*** Opening Recorded information ***
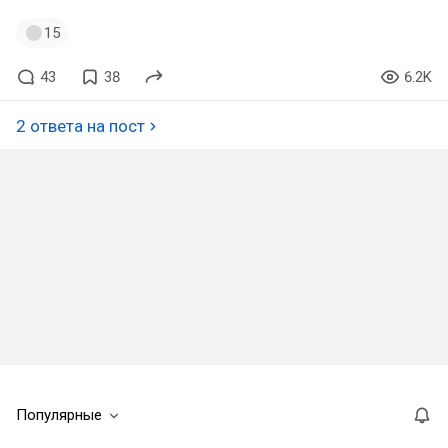
15
43
38
6.2K
2 ответа на пост
Популярные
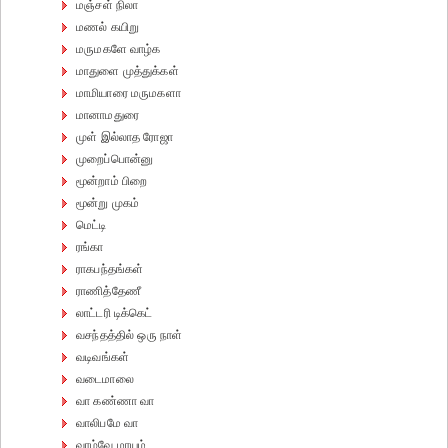
மஞ்சள் நிலா
மணல் கயிறு
மருமகளே வாழ்க
மாதுளை முத்துக்கள்
மாமியாரை மருமகளா
மானாமதுரை
முள் இல்லாத ரோஜா
முறைப்பொன்னு
மூன்றாம் பிறை
மூன்று முகம்
மெட்டி
ரங்கா
ராகபந்தங்கள்
ராணித்தேணீ
லாட்டரி டிக்கெட்
வசந்தத்தில் ஒரு நாள்
வடிவங்கள்
வடைமாலை
வா கண்ணா வா
வாலிபமே வா
வாழ்வே மாயம்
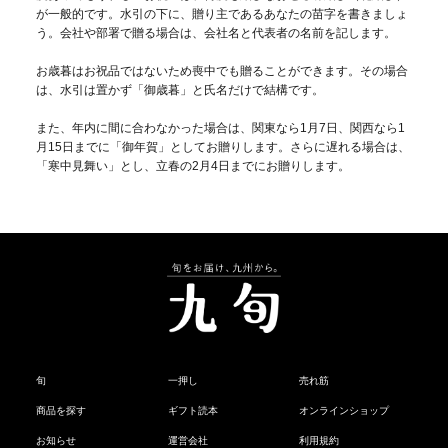
が一般的です。水引の下に、贈り主であるあなたの苗字を書きましょ
う。会社や部署で贈る場合は、会社名と代表者の名前を記します。
お歳暮はお祝品ではないため喪中でも贈ることができます。その場合
は、水引は置かず「御歳暮」と氏名だけで結構です。
また、年内に間に合わなかった場合は、関東なら1月7日、関西なら1
月15日までに「御年賀」としてお贈りします。さらに遅れる場合は、
「寒中見舞い」とし、立春の2月4日までにお贈りします。
旬
一押し
売れ筋
商品を探す
ギフト読本
オンラインショップ
お知らせ
運営会社
利用規約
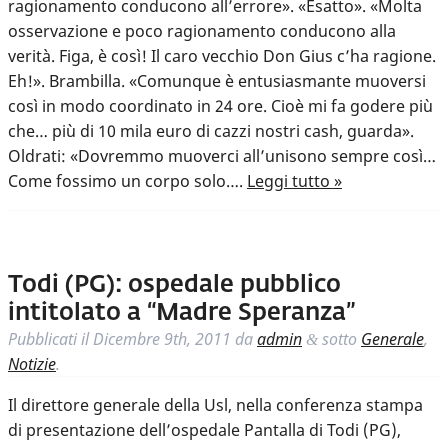
ragionamento conducono all’errore». «Esatto». «Molta
osservazione e poco ragionamento conducono alla
verità. Figa, è così! Il caro vecchio Don Gius c’ha ragione.
Eh!». Brambilla. «Comunque è entusiasmante muoversi
così in modo coordinato in 24 ore. Cioè mi fa godere più
che… più di 10 mila euro di cazzi nostri cash, guarda».
Oldrati: «Dovremmo muoverci all’unisono sempre così…
Come fossimo un corpo solo….
Leggi tutto »
Todi (PG): ospedale pubblico
intitolato a “Madre Speranza”
Pubblicati il
Dicembre 9th, 2011
da
admin
sotto
Generale
,
&
Notizie
.
Il direttore generale della Usl, nella conferenza stampa
di presentazione dell’ospedale Pantalla di Todi (PG),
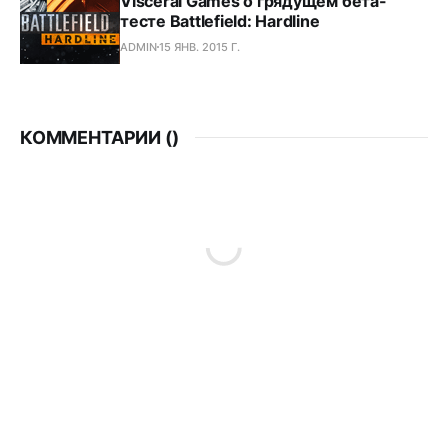
Visceral Games о грядущем бета-
тесте Battlefield: Hardline
ADMIN
15 ЯНВ. 2015 Г.
КОММЕНТАРИИ (
)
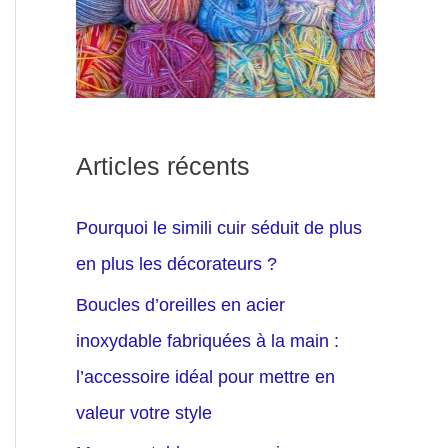
Articles récents
Pourquoi le simili cuir séduit de plus
en plus les décorateurs ?
Boucles d’oreilles en acier
inoxydable fabriquées à la main :
l’accessoire idéal pour mettre en
valeur votre style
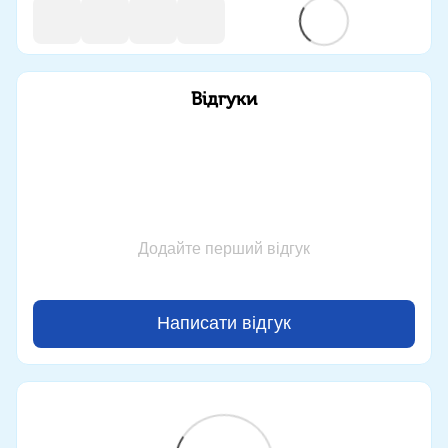
Відгуки
Додайте перший відгук
Написати відгук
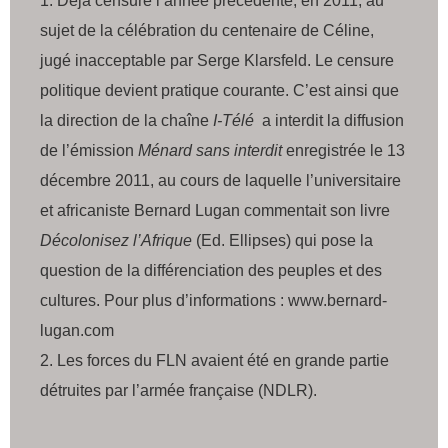
Déjà censuré l’année précédente, en 2011, au
sujet de la célébration du centenaire de Céline,
jugé inacceptable par Serge Klarsfeld. Le censure
politique devient pratique courante. C’est ainsi que
la direction de la chaîne
I-Télé
a interdit la diffusion
de l’émission
Ménard sans interdit
enregistrée le 13
décembre 2011, au cours de laquelle l’universitaire
et africaniste Bernard Lugan commentait son livre
Décolonisez l’Afrique
(Ed. Ellipses) qui pose la
question de la différenciation des peuples et des
cultures. Pour plus d’informations : www.bernard-
lugan.com
Les forces du FLN avaient été en grande partie
détruites par l’armée française (NDLR).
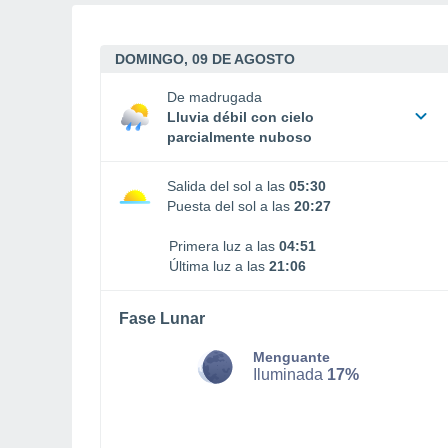
DOMINGO, 09 DE AGOSTO
De madrugada
Lluvia débil con cielo
parcialmente nuboso
Salida del sol a las
05:30
Puesta del sol a las
20:27
Primera luz a las
04:51
Última luz a las
21:06
Fase Lunar
Menguante
Iluminada
17%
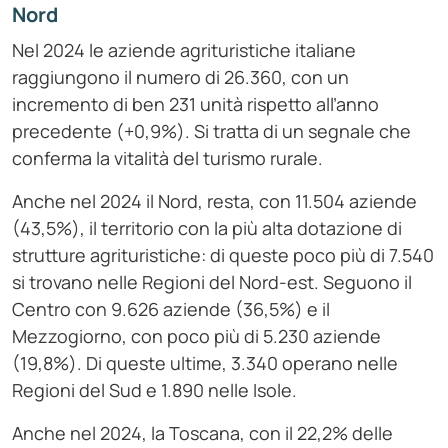
Nord
Nel 2024 le aziende agrituristiche italiane
raggiungono il numero di 26.360, con un
incremento di ben 231 unità rispetto all’anno
precedente (+0,9%). Si tratta di un segnale che
conferma la vitalità del turismo rurale.
Anche nel 2024 il Nord, resta, con 11.504 aziende
(43,5%), il territorio con la più alta dotazione di
strutture agrituristiche: di queste poco più di 7.540
si trovano nelle Regioni del Nord-est. Seguono il
Centro con 9.626 aziende (36,5%) e il
Mezzogiorno, con poco più di 5.230 aziende
(19,8%). Di queste ultime, 3.340 operano nelle
Regioni del Sud e 1.890 nelle Isole.
Anche nel 2024, la Toscana, con il 22,2% delle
*** Closing Recorded information ***
Repeat the records above exactly, from the first line through the line that contains "Déjà censuré l’année précédente, en 2011, au", and leave out the pictures.

Written solution
15
43
38
6.2K
2 ответа на пост
Популярные
மஞ்சள் நிலா
மணல் கயிறு
மருமகளே வாழ்க
மாதுளை முத்துக்கள்
மாமியாரை மருமகளா
மானாமதுரை
முள் இல்லாத ரோஜா
முறைப்பொன்னு
மூன்றாம் பிறை
மூன்று முகம்
மெட்டி
ரங்கா
ராகபந்தங்கள்
ராணித்தேணீ
லாட்டரி டிக்கெட்
வசந்தத்தில் ஒரு நாள்
வடிவங்கள்
வடைமாலை
வா கண்ணா வா
வாலிபமே வா
வாழ்வே மாயம்
が一般的です。水引の下に、贈り主であるあなたの苗字を書きましょ
う。会社や部署で贈る場合は、会社名と代表者の名前を記します。
お歳暮はお祝品ではないため喪中でも贈ることができます。その場合
は、水引は置かず「御歳暮」と氏名だけで結構です。
また、年内に間に合わなかった場合は、関東なら1月7日、関西なら1
月15日までに「御年賀」としてお贈りします。さらに遅れる場合は、
「寒中見舞い」とし、立春の2月4日までにお贈りします。
旬
一押し
売れ筋
商品を探す
ギフト読本
オンラインショップ
お知らせ
運営会社
利用規約
ragionamento conducono all’errore». «Esatto». «Molta
osservazione e poco ragionamento conducono alla
verità. Figa, è così! Il caro vecchio Don Gius c’ha ragione.
Eh!». Brambilla. «Comunque è entusiasmante muoversi
così in modo coordinato in 24 ore. Cioè mi fa godere più
che… più di 10 mila euro di cazzi nostri cash, guarda».
Oldrati: «Dovremmo muoverci all’unisono sempre così…
Come fossimo un corpo solo….
Leggi tutto »
Todi (PG): ospedale pubblico
intitolato a “Madre Speranza”
Pubblicati il
Dicembre 9th, 2011
da
admin
sotto
Generale
,
&
Notizie
.
Il direttore generale della Usl, nella conferenza stampa
di presentazione dell’ospedale Pantalla di Todi (PG),
Visceral Games о грядущем бета-
тесте Battlefield: Hardline
ADMIN
15 ЯНВ. 2015 Г.
КОММЕНТАРИИ (
)
Articles récents
Pourquoi le simili cuir séduit de plus
en plus les décorateurs ?
Boucles d’oreilles en acier
inoxydable fabriquées à la main :
l’accessoire idéal pour mettre en
valeur votre style
Відгуки
Додайте перший відгук
Написати відгук
Déjà censuré l’année précédente, en 2011, au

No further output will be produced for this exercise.